A systematic review by Solans et al. [30] investigating the availability of generic and disease-specific instruments for measuring the health-related quality of life in children identified several instruments, although most were developed for high-income settings, the lower age limit of self-reported measures was 5–6 years old, and many needed to be administered by clinicians. Instruments that could be integrated into household surveys had similar limitations and were also quite lengthy, including the KIDSCREEN-52 quality of life measure [31]. The drawback of many of these tools is that they are age-specific, and different versions are required for different age groups, which means their use in large population-based surveys is challenging. The new PARADISE tool is a 24-item tool developed to assess impacts on brain disorders and is based on psychosocial difficulties [32]. However, this has also been developed and used in Europe for those aged over 18 years. There is a need, therefore, for the development of a tool to assess both physical and neurological disability in young children from the age of one years old, that can be administered by a lay-person and is validated in a community, including LMIC settings.

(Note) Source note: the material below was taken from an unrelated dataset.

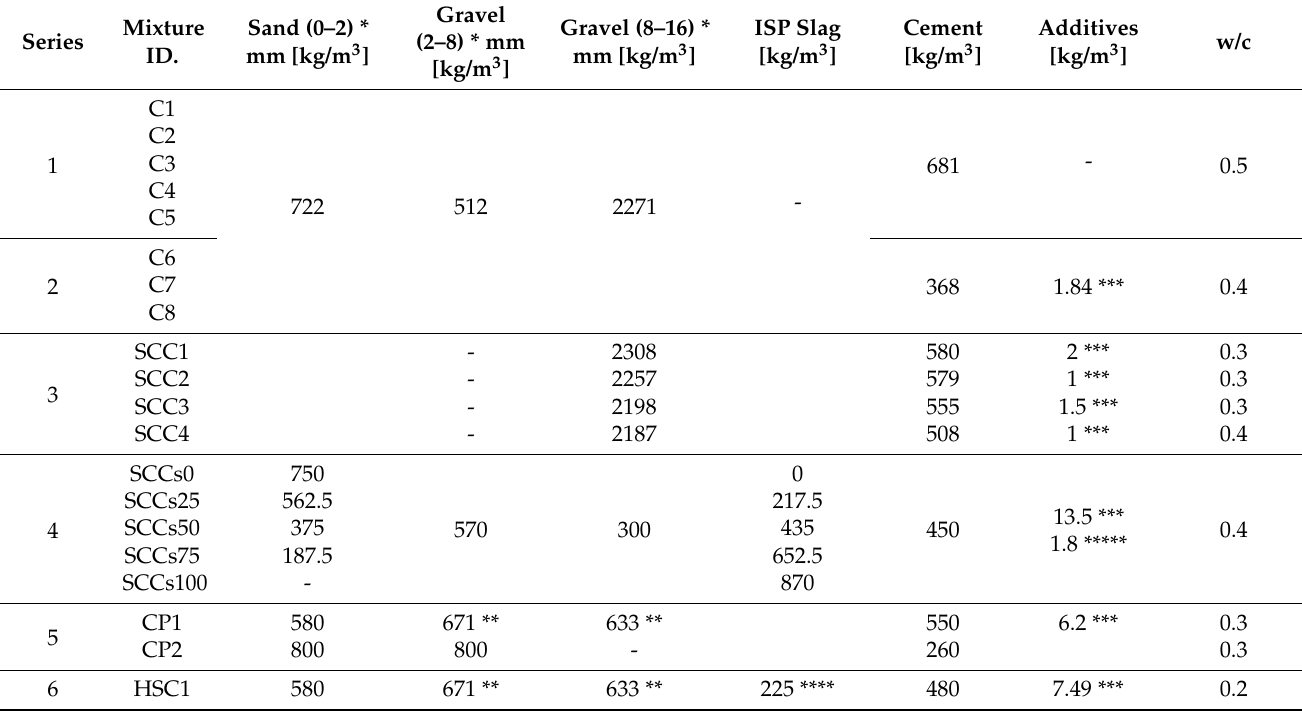
Table 1. Composition of studied concrete mixtures all of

Given a dearth of tools that can accurately assess disability in young children and the possible emergence of disabilities years after the event, longitudinal studies may be required to assess the long-term effects of drowning. The development of a tool by WHO for non-fatal drowning in community settings is a welcome development, however it needs to be validated in a LMIC context, particularly among children [33]. The use of registries that track drowning events in Bangladesh may be useful in this regard [34]. However, while tracking drowning deaths may be feasible as such instances would be noticed by community health workers, leaders, and health centres, and are easily identifiable, non-fatal drowning events may remain underreported. Parents would have to be consistently encouraged to report on these events, even if they appear minor and have little visible effect on their children. Data managers for the registries should be trained to assess whether the event can be classified as a non-fatal drowning event as per definition. A register may only be implementable in a few sample communities, given the monitoring and data quality processes involved.

The risk factors of non-fatal drowning were similar to those of fatal drowning [21,22,23]. Interventions for the prevention of non-fatal drowning for this rural, LMIC region would therefore be similar to those aiming to prevent fatal drownings. For children, the WHO recommends the use of home-based barriers to prevent children’s access to water, the provision of supervised childcare services in physically enclosed creches, and swim and rescue training. For adults, regulations for water transport and workplace safety should be enforced. Community members should also be upskilled in first response to drowning [1].

5. Conclusions

Our study reported on non-fatal drowning events in Bangladesh. While the majority of survivors in our study did not experience disability, the findings demonstrate the need for better tools to measure drowning-related morbidity and the longer term follow-up of impacts, especially in young children, as these may have been underestimated. Training communities in appropriate post-drowning first response may also lead to a greater proportion of drowning victims surviving but facing morbidity. One fit-for-all approach to measuring disability from non-fatal drowning might not be viable, and thus there is a need to develop and identify methodologies to address some critical gaps in the low-and middle-income context, and child relevant outcome measures, informing the global drowning prevention agenda. The potential for new tools to draw comparison in diverse contexts may be considered.